Em paralelo, a Visa, em 29 de abril de 2026, confirmou que a escala anualizada da sua rede de liquidação de stablecoins já atingiu 7 mil milhões de dólares, com um crescimento em cadeia (mês a mês) de 50%, suportando 9 cadeias de blocos e cobrindo mais de 130 projetos de cartões em mais de 50 países. O protocolo de liquidação de stablecoins da Visa permite que os parceiros transfiram e liquidem fundos com USDC em múltiplas cadeias, e a sua escala dentro de um único trimestre cresceu de cerca de 4,7 mil milhões de dólares para 7 mil milhões de dólares, reforçando a indicação de que a confiança das instituições financeiras tradicionais na infraestrutura de pagamentos on-chain em dólares se está a acelerar.

Visto de forma mais macro, os pagamentos com stablecoins já não são um experimento de nicho. Em 2025, o mercado global de remessas em cripto atingiu cerca de 27,87 mil milhões de dólares, com uma taxa de crescimento anual de 25,6%; e a quota de utilização das stablecoins continua a aumentar.
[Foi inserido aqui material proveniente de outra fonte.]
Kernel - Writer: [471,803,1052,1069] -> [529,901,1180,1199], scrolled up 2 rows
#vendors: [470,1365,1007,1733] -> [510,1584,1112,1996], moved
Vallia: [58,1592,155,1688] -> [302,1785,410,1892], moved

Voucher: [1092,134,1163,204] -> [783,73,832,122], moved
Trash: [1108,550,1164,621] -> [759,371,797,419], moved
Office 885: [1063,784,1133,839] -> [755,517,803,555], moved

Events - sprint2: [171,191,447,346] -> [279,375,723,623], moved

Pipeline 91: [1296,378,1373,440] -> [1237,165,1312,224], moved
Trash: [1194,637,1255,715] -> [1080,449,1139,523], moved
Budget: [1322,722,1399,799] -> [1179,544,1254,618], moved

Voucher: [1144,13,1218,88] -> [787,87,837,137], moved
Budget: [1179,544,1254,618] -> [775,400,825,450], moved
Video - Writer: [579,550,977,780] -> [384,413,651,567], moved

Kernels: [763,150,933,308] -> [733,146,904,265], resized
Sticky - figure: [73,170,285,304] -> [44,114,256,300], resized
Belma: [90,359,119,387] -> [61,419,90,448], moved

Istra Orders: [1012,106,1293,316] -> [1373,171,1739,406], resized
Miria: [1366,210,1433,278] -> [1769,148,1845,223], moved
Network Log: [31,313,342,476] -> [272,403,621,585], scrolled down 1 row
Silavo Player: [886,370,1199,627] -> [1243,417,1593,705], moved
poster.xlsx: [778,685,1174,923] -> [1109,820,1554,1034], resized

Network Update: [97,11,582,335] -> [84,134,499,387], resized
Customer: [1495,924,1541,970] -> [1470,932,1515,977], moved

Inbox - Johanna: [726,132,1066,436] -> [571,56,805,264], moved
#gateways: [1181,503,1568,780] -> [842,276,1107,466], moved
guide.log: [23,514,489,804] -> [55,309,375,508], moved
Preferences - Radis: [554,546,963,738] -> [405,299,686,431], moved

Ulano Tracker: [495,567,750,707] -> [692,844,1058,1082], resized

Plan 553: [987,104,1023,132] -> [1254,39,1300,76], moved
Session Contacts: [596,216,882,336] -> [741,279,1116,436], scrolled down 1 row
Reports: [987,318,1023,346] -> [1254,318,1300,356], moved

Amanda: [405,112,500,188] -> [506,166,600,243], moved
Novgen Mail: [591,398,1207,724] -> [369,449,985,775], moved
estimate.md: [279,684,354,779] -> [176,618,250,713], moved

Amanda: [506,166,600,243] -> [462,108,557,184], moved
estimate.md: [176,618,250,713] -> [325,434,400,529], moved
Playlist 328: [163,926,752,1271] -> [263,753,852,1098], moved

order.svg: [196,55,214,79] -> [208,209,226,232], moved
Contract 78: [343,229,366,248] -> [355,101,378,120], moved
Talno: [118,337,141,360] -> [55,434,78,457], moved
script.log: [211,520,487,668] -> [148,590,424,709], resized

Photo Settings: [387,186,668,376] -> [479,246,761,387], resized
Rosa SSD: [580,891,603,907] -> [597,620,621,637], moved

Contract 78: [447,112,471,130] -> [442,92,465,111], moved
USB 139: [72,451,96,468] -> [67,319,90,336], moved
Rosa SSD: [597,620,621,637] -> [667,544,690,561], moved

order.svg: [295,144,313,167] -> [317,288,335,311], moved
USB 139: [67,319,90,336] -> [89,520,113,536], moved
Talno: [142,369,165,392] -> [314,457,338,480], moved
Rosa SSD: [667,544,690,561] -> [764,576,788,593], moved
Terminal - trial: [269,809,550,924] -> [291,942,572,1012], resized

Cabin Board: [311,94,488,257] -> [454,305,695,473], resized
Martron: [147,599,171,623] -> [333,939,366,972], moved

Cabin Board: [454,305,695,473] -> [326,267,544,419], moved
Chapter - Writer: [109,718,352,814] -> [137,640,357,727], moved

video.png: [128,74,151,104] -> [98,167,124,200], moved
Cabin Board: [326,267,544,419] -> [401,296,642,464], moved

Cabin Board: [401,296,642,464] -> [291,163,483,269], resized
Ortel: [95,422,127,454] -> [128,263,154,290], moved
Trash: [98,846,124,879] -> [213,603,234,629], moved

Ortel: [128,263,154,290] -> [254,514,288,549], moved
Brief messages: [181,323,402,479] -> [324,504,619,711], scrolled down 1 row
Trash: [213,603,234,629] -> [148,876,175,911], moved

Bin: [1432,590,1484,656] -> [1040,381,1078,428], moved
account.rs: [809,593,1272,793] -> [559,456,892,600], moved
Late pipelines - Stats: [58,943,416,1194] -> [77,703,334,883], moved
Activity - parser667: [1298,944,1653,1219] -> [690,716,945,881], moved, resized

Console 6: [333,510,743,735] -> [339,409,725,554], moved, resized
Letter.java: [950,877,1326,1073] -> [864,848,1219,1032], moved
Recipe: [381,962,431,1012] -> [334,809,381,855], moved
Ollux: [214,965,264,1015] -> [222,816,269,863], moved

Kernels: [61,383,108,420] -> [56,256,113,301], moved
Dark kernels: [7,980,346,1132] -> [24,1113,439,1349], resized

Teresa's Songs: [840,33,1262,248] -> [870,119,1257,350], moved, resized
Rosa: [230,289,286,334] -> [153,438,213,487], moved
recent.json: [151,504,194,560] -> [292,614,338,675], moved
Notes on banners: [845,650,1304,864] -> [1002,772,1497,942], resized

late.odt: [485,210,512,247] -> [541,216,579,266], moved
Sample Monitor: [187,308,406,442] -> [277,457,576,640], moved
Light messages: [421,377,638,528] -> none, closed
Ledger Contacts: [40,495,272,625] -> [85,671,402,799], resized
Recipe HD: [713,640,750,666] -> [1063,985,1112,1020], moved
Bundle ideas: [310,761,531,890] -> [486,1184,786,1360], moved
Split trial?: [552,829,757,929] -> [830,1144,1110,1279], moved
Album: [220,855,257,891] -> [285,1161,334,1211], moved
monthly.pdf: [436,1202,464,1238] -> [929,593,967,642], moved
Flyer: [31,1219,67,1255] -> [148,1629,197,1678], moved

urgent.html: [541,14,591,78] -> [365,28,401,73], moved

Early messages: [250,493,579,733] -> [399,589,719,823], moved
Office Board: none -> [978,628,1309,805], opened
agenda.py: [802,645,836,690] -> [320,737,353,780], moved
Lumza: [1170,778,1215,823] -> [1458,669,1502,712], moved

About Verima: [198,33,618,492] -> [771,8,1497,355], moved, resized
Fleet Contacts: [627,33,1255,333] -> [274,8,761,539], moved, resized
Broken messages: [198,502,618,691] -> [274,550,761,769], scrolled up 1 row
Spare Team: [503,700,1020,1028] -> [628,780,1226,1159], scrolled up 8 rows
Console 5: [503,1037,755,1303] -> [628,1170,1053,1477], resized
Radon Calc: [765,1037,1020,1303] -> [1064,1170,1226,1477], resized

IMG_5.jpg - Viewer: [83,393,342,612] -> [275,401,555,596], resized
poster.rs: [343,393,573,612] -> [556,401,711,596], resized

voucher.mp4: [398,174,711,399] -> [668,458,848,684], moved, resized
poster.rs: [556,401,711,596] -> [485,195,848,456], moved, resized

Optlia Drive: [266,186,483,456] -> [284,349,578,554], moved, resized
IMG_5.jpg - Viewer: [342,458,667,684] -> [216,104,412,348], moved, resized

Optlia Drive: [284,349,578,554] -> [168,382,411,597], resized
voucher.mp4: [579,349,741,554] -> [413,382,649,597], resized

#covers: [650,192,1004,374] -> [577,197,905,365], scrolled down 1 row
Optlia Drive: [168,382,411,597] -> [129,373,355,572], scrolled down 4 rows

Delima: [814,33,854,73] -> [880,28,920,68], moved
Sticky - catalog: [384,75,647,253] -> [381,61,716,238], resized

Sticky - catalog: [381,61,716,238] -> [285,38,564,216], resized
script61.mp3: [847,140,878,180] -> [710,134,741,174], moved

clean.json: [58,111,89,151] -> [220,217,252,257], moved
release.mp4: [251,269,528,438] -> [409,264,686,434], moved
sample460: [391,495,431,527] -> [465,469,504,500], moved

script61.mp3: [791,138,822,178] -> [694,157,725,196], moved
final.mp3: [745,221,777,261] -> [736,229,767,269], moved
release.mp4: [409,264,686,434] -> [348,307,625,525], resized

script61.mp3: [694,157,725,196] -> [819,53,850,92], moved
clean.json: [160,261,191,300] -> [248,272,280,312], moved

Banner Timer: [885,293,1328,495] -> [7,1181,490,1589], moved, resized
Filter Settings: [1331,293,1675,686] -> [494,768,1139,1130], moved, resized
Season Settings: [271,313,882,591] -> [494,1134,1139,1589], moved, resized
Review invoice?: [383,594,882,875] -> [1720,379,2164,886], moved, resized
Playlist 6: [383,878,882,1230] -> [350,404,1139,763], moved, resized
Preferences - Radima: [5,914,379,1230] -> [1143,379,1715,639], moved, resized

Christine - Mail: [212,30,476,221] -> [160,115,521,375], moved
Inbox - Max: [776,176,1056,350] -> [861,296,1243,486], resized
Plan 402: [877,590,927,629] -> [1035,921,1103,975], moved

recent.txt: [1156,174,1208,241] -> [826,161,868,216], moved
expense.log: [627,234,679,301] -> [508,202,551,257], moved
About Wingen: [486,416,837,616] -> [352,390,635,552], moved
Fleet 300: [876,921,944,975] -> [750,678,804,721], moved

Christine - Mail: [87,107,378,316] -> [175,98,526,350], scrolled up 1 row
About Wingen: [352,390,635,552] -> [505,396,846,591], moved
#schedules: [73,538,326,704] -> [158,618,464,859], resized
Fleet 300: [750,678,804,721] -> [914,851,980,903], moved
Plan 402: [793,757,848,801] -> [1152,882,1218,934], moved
O volume mensal de pagamentos B2B de stablecoins a nível global disparou de menos de 100 milhões de dólares no início de 2023 para mais de 30 mil milhões de dólares em 2025, um crescimento de cerca de 30 vezes, com o volume a transitar de um motor orientado pela especulação para um motor orientado pelos pagamentos.

Pontos de dor nos pagamentos da economia dos criadores e a solução das stablecoins

A economia global dos criadores está a expandir-se rapidamente, mas o problema da eficiência de pagamentos continua a ser um gargalo importante no seu desenvolvimento. Para criadores transfronteiriços, a receita da plataforma precisa de passar por múltiplas etapas, como câmbio, transferências transfronteiriças e entrada no banco; cada remessa pode reduzir 20% a 30% do montante efetivamente recebido. Para criadores de pequena escala, o impacto das comissões fixas é particularmente severo, podendo mesmo deixar o rendimento real com pouco valor devido à elevada percentagem de comissões.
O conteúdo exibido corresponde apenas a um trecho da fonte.